In this emerging multi-polar world, the United States now accounts for about 13 percent of world trade in goods and services (compared to its one-third weight in the immediate post-war years). To think it could now achieve better terms, accounting as it now does only for 13 percent of that world trade than when it had accounted for 30 percent, is a chimera. However, at the moment, the US is chasing this chimera, flexing its muscles to exercise power in an effort to enhance its position in the MTS - setting off the inevitable clash with the other emerging powers.
This has made the US an outlier in the MTS, threatening through its leaders to withdraw from the WTO and the MTS, if it cannot have its way. In this process, it has brought the WTO and its MTS face-to-face with a crisis, threatening to freeze and paralyse the system.
In this situation, and not knowing whether the US stance is a temporary aberration or a more permanent change, the Rest of the World (RoW) is now forced to begin to think the "unthinkable": contemplate a WTO and its MTS without a United States. Learning from the lessons of the inter-war years and the history of the League of Nations, RoW is understandably anxious to avoid such a situation.
However, the US stance is forcing the RoW to begin to think the unthinkable, lest there be a complete breakdown of the post-war order, and the resultant inevitable impetus to centrifugal forces and conflicts in the world.
However wrenching such an MTS minus the US would be, the alternative facing the RoW, if the US continues on its current path, is a complete paralysis of the MTS and the unleashing as a consequence of centrifugal forces, disrupting and sundering existing trade relations, giving an inevitable impetus to trade and other conflicts in the world.
At some point, at MC11 or immediately thereafter, perhaps it may be time for the RoW, members of the WTO, to call the US bluff in this WTO poker game. The RoW should take recourse to Art. X of the Marrakesh Treaty, carry out a suitably worded amendment to the DSU (to overcome the US blockage), and if the US does not agree or accept such an amendment when it becomes effective, invite the US to withdraw from the WTO. Such a move, hopefully, will concentrate minds among Congressional leaders and US corporate and other interests, benefiting from the WTO, and bring about a change in the US.
The United States withdrawal from the WTO will mean the US will lose the rights it now enjoys - such as protection for its Big Pharma and its monopolistic practices, or franchising rights (such as now enjoyed by the Trump organisation or Ivanka Trump for her trade-mark designer clothes), and the access the US banking and non-banking financial sectors now enjoy for providing such services.
It is not something that the RoW seeks, but rather than allow the entire system to be wrecked by the current obduracy and outlier positions of the US, it is better to have a WTO multilateral system minus the USA. Such a system, willy nilly will be multipolar, and cannot be dominated by an EU, China, Russia or India.

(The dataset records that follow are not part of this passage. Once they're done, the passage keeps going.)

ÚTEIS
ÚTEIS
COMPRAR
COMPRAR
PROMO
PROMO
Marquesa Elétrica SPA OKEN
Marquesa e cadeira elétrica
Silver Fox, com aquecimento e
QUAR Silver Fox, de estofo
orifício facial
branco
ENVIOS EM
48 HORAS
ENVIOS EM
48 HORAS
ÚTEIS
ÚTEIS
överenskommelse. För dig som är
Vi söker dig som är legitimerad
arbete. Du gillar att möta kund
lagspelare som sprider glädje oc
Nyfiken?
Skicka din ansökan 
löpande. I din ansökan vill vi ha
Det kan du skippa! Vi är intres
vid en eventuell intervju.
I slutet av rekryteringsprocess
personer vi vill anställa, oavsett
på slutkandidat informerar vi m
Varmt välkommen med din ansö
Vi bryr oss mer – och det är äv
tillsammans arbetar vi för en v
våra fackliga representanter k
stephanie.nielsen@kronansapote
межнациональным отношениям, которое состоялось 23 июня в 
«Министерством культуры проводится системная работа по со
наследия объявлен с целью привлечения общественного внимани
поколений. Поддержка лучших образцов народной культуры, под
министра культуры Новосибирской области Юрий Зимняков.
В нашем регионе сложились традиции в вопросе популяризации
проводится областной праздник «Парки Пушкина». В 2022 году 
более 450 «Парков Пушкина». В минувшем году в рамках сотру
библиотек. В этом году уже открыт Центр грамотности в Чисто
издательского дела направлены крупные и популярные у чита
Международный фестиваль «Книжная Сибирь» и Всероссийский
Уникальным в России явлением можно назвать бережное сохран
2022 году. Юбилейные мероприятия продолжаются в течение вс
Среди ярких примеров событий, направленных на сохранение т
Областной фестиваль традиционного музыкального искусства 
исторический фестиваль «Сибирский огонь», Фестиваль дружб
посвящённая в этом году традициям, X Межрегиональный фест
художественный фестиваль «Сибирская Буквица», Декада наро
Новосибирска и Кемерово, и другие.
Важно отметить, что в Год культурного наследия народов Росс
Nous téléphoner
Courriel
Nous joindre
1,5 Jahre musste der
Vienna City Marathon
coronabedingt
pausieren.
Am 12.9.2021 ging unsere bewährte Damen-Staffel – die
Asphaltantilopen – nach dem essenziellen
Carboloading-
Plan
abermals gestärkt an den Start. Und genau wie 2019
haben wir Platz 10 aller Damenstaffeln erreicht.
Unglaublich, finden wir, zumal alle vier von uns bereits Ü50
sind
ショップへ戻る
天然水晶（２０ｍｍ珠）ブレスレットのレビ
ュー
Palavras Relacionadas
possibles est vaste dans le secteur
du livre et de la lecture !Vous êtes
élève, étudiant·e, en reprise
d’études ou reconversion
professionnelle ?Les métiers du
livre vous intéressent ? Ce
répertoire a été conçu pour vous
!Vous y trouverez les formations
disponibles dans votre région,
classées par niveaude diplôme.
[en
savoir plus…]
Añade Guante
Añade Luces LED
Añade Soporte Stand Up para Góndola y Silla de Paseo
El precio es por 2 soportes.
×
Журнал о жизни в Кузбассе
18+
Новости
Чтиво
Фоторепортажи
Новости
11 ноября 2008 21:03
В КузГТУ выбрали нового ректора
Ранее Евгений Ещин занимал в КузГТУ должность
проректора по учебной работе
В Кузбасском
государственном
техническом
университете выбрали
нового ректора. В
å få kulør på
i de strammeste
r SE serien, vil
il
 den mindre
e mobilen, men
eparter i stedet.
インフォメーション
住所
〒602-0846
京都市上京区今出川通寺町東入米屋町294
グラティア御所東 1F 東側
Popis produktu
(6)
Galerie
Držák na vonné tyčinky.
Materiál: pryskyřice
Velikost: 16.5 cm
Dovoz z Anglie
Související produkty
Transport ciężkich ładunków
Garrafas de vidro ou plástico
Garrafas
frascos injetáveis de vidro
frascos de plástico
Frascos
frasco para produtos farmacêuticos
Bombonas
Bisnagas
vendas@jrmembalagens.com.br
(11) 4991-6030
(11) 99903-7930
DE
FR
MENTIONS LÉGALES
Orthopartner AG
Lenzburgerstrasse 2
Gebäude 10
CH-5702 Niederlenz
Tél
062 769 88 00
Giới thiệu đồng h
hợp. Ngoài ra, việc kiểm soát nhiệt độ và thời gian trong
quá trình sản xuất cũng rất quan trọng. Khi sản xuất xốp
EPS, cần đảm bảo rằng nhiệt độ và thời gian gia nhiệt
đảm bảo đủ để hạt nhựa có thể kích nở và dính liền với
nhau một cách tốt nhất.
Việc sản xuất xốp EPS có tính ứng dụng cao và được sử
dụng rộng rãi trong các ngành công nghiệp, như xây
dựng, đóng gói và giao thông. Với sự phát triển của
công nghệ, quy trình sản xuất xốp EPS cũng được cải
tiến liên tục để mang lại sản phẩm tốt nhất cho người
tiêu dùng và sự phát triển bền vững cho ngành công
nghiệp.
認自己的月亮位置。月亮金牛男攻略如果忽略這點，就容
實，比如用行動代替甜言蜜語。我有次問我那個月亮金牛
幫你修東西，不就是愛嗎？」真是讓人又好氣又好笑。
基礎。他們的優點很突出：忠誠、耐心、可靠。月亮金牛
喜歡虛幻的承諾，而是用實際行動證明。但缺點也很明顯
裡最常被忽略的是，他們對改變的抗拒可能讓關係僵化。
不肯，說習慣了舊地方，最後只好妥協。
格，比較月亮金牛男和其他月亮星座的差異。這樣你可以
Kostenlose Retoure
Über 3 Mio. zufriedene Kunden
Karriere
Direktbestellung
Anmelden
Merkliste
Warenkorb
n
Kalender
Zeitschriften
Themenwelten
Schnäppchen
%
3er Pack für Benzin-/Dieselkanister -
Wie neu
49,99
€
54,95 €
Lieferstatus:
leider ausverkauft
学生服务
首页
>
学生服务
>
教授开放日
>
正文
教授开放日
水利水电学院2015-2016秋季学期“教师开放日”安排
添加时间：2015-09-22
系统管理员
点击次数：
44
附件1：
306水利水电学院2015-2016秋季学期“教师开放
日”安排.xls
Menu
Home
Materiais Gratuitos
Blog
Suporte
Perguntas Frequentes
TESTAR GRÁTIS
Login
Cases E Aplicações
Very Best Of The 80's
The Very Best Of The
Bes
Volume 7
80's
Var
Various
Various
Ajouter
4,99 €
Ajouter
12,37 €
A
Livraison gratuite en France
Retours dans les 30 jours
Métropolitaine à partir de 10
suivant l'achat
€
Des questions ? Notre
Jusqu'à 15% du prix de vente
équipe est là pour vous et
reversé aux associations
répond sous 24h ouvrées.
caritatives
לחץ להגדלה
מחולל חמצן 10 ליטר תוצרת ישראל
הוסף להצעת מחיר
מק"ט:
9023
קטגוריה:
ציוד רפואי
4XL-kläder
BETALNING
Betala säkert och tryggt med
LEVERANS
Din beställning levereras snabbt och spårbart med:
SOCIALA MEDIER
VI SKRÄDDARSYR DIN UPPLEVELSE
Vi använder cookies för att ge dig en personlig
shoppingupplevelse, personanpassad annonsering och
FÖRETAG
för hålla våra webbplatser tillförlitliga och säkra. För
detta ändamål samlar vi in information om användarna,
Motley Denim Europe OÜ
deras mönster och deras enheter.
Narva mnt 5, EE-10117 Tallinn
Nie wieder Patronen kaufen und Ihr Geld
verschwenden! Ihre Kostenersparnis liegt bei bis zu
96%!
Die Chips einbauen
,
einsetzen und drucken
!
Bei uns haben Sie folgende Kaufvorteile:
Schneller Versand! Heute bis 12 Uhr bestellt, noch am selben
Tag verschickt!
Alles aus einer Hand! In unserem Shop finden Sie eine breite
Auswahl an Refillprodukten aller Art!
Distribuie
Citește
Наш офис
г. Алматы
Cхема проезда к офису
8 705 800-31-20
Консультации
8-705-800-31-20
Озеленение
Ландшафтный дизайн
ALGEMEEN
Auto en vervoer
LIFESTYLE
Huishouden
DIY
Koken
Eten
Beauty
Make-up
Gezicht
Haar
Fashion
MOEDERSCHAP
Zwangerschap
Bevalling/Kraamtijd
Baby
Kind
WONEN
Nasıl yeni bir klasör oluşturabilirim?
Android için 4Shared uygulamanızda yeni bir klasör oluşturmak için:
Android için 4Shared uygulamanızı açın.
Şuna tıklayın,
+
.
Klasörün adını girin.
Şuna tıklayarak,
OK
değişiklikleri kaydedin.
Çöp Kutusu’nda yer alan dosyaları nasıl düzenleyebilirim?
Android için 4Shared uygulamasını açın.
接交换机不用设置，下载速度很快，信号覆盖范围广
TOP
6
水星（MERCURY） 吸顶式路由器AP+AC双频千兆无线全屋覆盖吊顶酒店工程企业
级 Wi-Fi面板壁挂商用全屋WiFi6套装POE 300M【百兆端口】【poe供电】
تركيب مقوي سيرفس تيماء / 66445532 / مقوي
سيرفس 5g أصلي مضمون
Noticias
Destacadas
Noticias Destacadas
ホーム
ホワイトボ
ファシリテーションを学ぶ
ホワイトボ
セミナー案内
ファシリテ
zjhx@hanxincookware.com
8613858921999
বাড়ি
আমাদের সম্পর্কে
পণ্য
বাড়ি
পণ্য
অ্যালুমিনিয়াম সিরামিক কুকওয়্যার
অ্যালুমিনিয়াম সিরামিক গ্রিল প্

If at a future point, the United States wants to be back in, this should be made possible and made easier (than what the Chinese faced in attempting to rejoin the GATT), but on the clear understanding that the US will abide by the rules, including implementing adopted panel and AB rulings.
(* Chakravarthi Raghavan, Editor-Emeritus of the SUNS, who contributed this comment, has benefited from comments and suggestions on earlier drafts by: Mr. Bal Krishan Zutshi, former Indian ambassador to GATT (1989-94) during the Uruguay Round negotiations and its conclusion in the WTO Treaty; and Mr. Rammanohar Reddy, Reader's Editor of Scroll.in and former Editor of the Economic and Political Weekly, India.)